Copying Memory from Pinned Memory to Device

I am trying to copy memory from Pinned Memory to Device memory. The pinned memory is being modified by the CPU. In the device code, if I dont declare the Pinned memory as volatile, changes after memcopy are not picked up. If I declare the Pinned Memory as Volatile, memcopy won’t work. Is there a way I can force the copy from Pinned Memory to Device Memory (or shared memory) to not use cache?

Don’t really know what that means.

If you’re running into a compiler error, you can recast the pointer as needed.

If it is a runtime issue, you would need to provide an example.

This example shows roughly what is need to communicate data between a running kernel and host code:

note that this can be extraordinarily difficult if your GPU is running in WDDM mode.

I am running into a compile error. If I recast the pointer, memcopy is unaware that the CPU might have changed the contents.

This example works for 1 int, volatile int * progress. What if progress was an array? One option is to modify the contents of progress in a loop. But this is slow; each iteration of loop takes ~1us, which is the round trip latency of the PCIE bridge and hence expected.

Is there a way to modify the contents of an array in pinned memory so that it is visible to the CPU in ~1us?

Sorry, most of your statements don’t make any sense to me.

If you want to provide a short complete code, I’ll take a look as time permits. Otherwise, perhaps someone else will be able to help.

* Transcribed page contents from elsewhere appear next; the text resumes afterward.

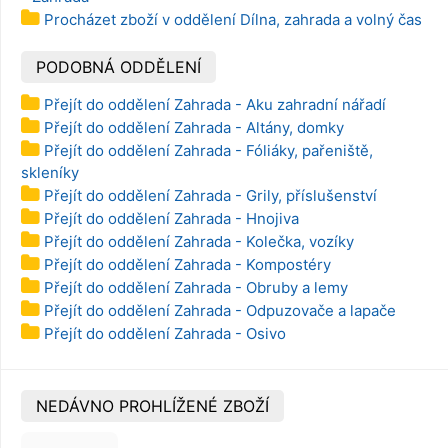
Procházet zboží v oddělení Dílna, zahrada a volný čas
PODOBNÁ ODDĚLENÍ
Přejít do oddělení Zahrada - Aku zahradní nářadí
Přejít do oddělení Zahrada - Altány, domky
Přejít do oddělení Zahrada - Fóliáky, pařeniště,
skleníky
Přejít do oddělení Zahrada - Grily, příslušenství
Přejít do oddělení Zahrada - Hnojiva
Přejít do oddělení Zahrada - Kolečka, vozíky
Přejít do oddělení Zahrada - Kompostéry
Přejít do oddělení Zahrada - Obruby a lemy
Přejít do oddělení Zahrada - Odpuzovače a lapače
Přejít do oddělení Zahrada - Osivo
NEDÁVNO PROHLÍŽENÉ ZBOŽÍ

void addPersist(int n,   volatile rid * rid_h, volatile float * host_p,  volatile uint64_t * host_w, volatile uint64_t * host_r,  volatile uint64_t* kill, float * res) {
	float y = 0.0f;

	//only used by main thread
	static uint64_t readIndex;
	static rid rid_d;

	static volatile int doWork;
	static volatile float z;

	doWork = 0;

	while(doWork >= 0) {

		if(threadIdx.x ==0 ) {
			//memcpy(&rid_d, rid_h, sizeof(rid));
			rid_d.ri = rid_h->ri;
			rid_d.d = rid_h->d;
// here is where i am copying rid_h (in pinned memory) to rid_d
			if( rid_d.ri > readIndex)
// if rid_h->ri is incremented by host, read rid_d->d and do work.
				if( rid_d.ri > readIndex) {
					z = rid_d.d;
					doWork = 1;




		if( doWork== 1) {
// I the work done here is dumb...
			y = y  + tanh(z);


		if(threadIdx.x == 0) {
			if( doWork) {

				*host_r = *host_r + 1;
				doWork = 0;
// if fill is set to 1 by host, stop doing work
			        if (*kill == 1)
			        doWork = -1;


	int i = blockIdx.x*blockDim.x + threadIdx.x;
	res[i] = y;

The code above is an example of a persistent kernel. Once initialized, it busy polls rid_h (modified by the host) for work to do.
It is killed if *kill is set to 1 by the host.

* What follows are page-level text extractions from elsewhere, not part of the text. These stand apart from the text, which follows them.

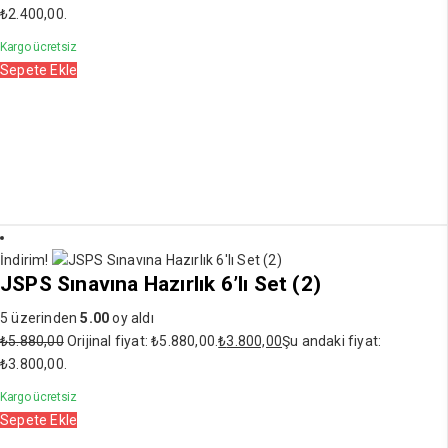
₺2.400,00.
Kargo ücretsiz
Sepete Ekle
İndirim!
JSPS Sınavına Hazırlık 6’lı Set (2)
5 üzerinden
5.00
oy aldı
₺
5.880,00
Orijinal fiyat: ₺5.880,00.
₺
3.800,00
Şu andaki fiyat:
₺3.800,00.
Kargo ücretsiz
Sepete Ekle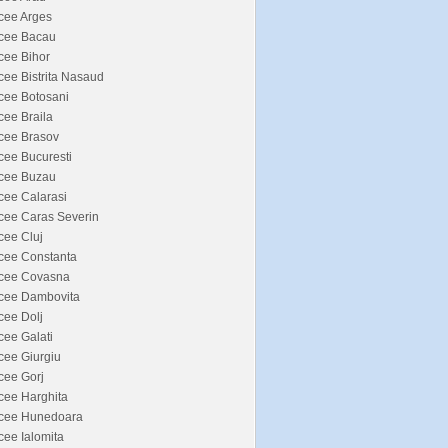
cee Arges
icee Bacau
cee Bihor
cee Bistrita Nasaud
cee Botosani
cee Braila
cee Brasov
cee Bucuresti
icee Buzau
cee Calarasi
cee Caras Severin
cee Cluj
cee Constanta
icee Covasna
icee Dambovita
cee Dolj
cee Galati
cee Giurgiu
cee Gorj
cee Harghita
icee Hunedoara
cee Ialomita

Line 19 won’t work since rid_h has to be declared volatile for the device thread to be aware that the host may modify its contents.

Instead, I have to copy the struct rid_h to rid_d in two steps since struct rid has 2 variables. These 2 lines take 1us each. Is there a way to copy the contents of rid_h to rid_d faster?
Note: If struct rid had 10 variables, it would take 10us to copy rid_h to rid_d.

The reason why I’m doing this is to get around the overhead of launching a kernel.

Just to be clear, I asked for a complete code. If that is not clear, I’ll be happy to further explain what it is I was asking for. Again; do as you wish. Perhaps someone else will jump in based on what you have posted.